** AIM OF THE TASK **
A faithful copy of the entries, without any pictures, is what is needed here.

** PROVIDED ENTRIES **
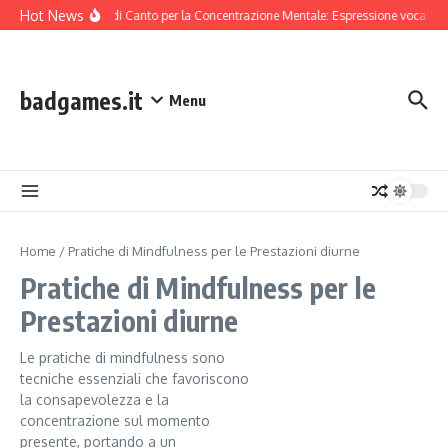
Skip to content
Hot News
Tecniche di Canto per la Concentrazione Mentale: Espressione vocale, 
badgames.it
Menu
Home
/
Pratiche di Mindfulness per le Prestazioni diurne
Pratiche di Mindfulness per le
Prestazioni diurne
Le pratiche di mindfulness sono
tecniche essenziali che favoriscono
la consapevolezza e la
concentrazione sul momento
presente, portando a un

** REPLY **
Skip to content
Hot News
Tecniche di Canto per la Concentrazione Mentale: Espressione vocale, 
badgames.it
Menu
Home
/
Pratiche di Mindfulness per le Prestazioni diurne
Pratiche di Mindfulness per le
Prestazioni diurne
Le pratiche di mindfulness sono
tecniche essenziali che favoriscono
la consapevolezza e la
concentrazione sul momento
presente, portando a un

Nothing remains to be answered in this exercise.